The level controls the trade-off between speed and compression. Valid values are 1 to 9, where 1 is the fastest and 9 is the most compressed.

This set of parameters specify snappy compression:
 'compress=true&codec=snappy'

These two sets of parameters specify deflate compression and are equivalent:

 'compress=true&codec=deflate&codec_level=1'
 'compress=true&codec_level=1'

Parquet Files

For external tables, you can add parameters after the file specified in the location.
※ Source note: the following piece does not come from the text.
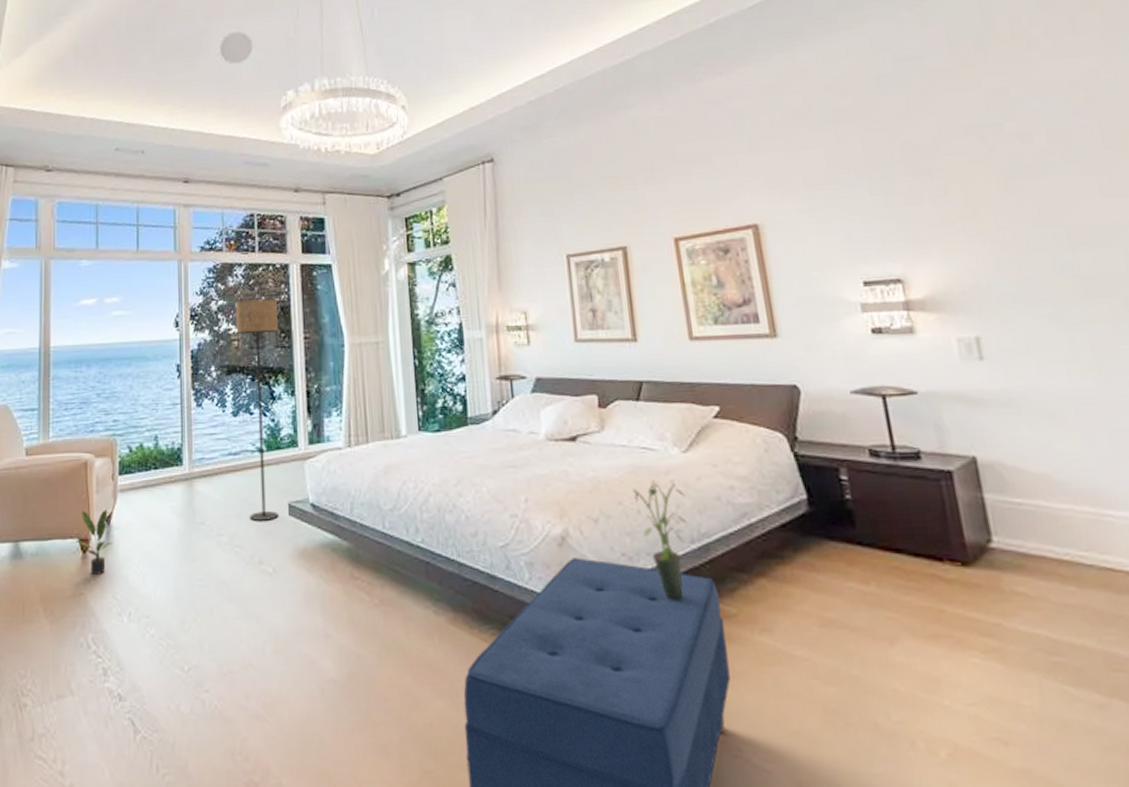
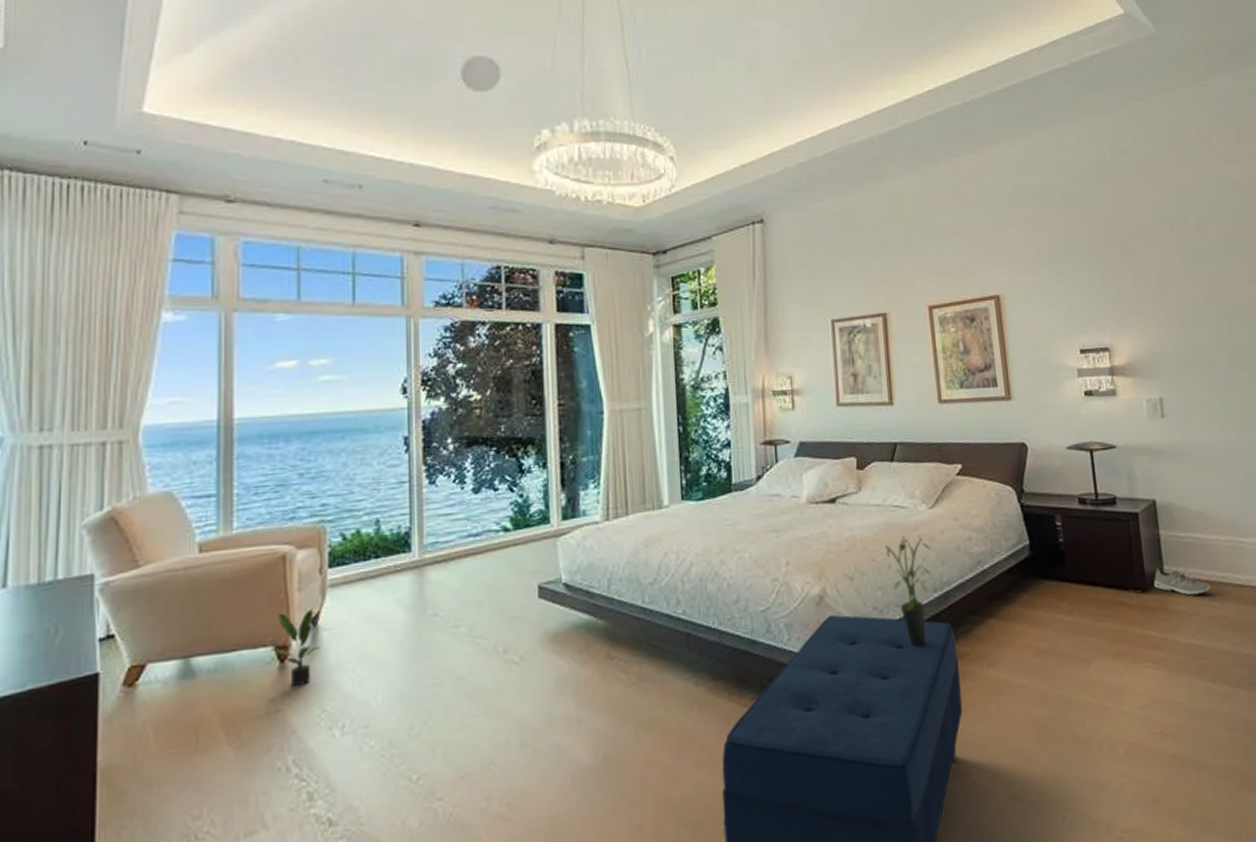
floor lamp: present [235,297,279,521] -> none [477,360,528,607]
sneaker: none [979,539,1063,576] -> present [1154,568,1210,596]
This table lists the valid parameters and values.

Table 2. Parquet Format External Table location Parameters
Option Values Readable/Writeable Default Value
schema URL_to_schema Write only None.

If not specified, Greenplum Database creates a schema according to the external table definition.

pagesize > 1024 Bytes Write only 1 MB
rowgroupsize > 1024 Bytes Write only 8 MB
version v1, v2 Write only v1
codec UNCOMPRESSED, GZIP, LZO, snappy Write only UNCOMPRESSED
dictionaryenable1 true, false Write only false
dictionarypagesize1 > 1024 Bytes Write only 512 KB
Note:
  1. Creates an internal dictionary. Enabling a dictionary might improve Parquet file compression if text columns contain similar or duplicate data.

Compatibility

CREATE EXTERNAL TABLE is a Greenplum Database extension. The SQL standard makes no provisions for external tables.